Bilgi Yarışmaları
Merhaba dostlar ✍️
Şu bilgi yarışmalarında daha ilk soruda elenen insanları görünce içim hep karışıyor. Hem gülümsetiyor hem de bir yandan üzülüyorum. Çünkü o sahneye çıkmak, o ışıkların altına oturmak, kameralar karşısında cevap vermeye çalışmak gerçekten kolay değil. Evde izlerken “Bu soruyu nasıl bilemedin?” demek çok kolay, ama o koltuğa oturduğun anda her şey değişiyor. Kalp hızlı atıyor, elin ayağın birbirine dolanıyor, en basit soruda bile aklın duruyor.
Bazıları gerçekten iddialı geliyor, öyle bir özgüvenle yürüyor ki “Bu yarışmadan büyük ödülle dönerim” havasında. Ama ilk soruda eleniyorlar. Özellikle “Ben matematikte çok iyiyim” diyenlerin dört işlem sorularında takıldığını görünce ister istemez gülüyorum.
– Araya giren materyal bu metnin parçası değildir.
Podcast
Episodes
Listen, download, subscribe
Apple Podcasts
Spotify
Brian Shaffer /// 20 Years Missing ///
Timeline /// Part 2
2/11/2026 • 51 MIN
Ama o gülüşün içinde biraz da empati var aslında. Çünkü o heyecanı, o stresi hissedebiliyorum.
Bir de işin diğer tarafı var tabii… Bazıları yarışmaya bilgi için değil, sunucuyu görmek için geliyor. 😄
Ciddiyim, sırf o meşhur yüzle karşılaşmak, belki bir “Merhaba” demek için katılanlar var. Onlara da kızamıyorum, çünkü kim istemez ki o anın parçası olmayı? Herkesin kendine göre bir amacı, bir hikayesi var.
Ama gerçekten bilgili, mütevazı yarışmacılar da var. Onları izlemek bambaşka bir keyif. Her soruda sakin, her cevabında net… Seyirci bile onlara saygı duyuyor. Keşke herkes biraz daha o tarz olsa.
Yine de en çok sevdiğim şey, kim olursa olsun o sahneye cesaretle çıkan insanlar. İlk soruda elense bile o anı yaşamış oluyorlar. Belki ödül kazanamadılar ama tecrübe kazandılar. Hayat da biraz öyle değil mi zaten? Her zaman bildiğimizden değil, denediğimizden öğreniyoruz.
Bazıları kazanır, bazıları kaybeder ama önemli olan o ışıkların altına çıkabilmek. Cesaret gösterebilmek.
Kimi zaman bir bilgi yarışması, kimin gerçekten bilgiyle değil de kalple yarıştığını gösteriyor.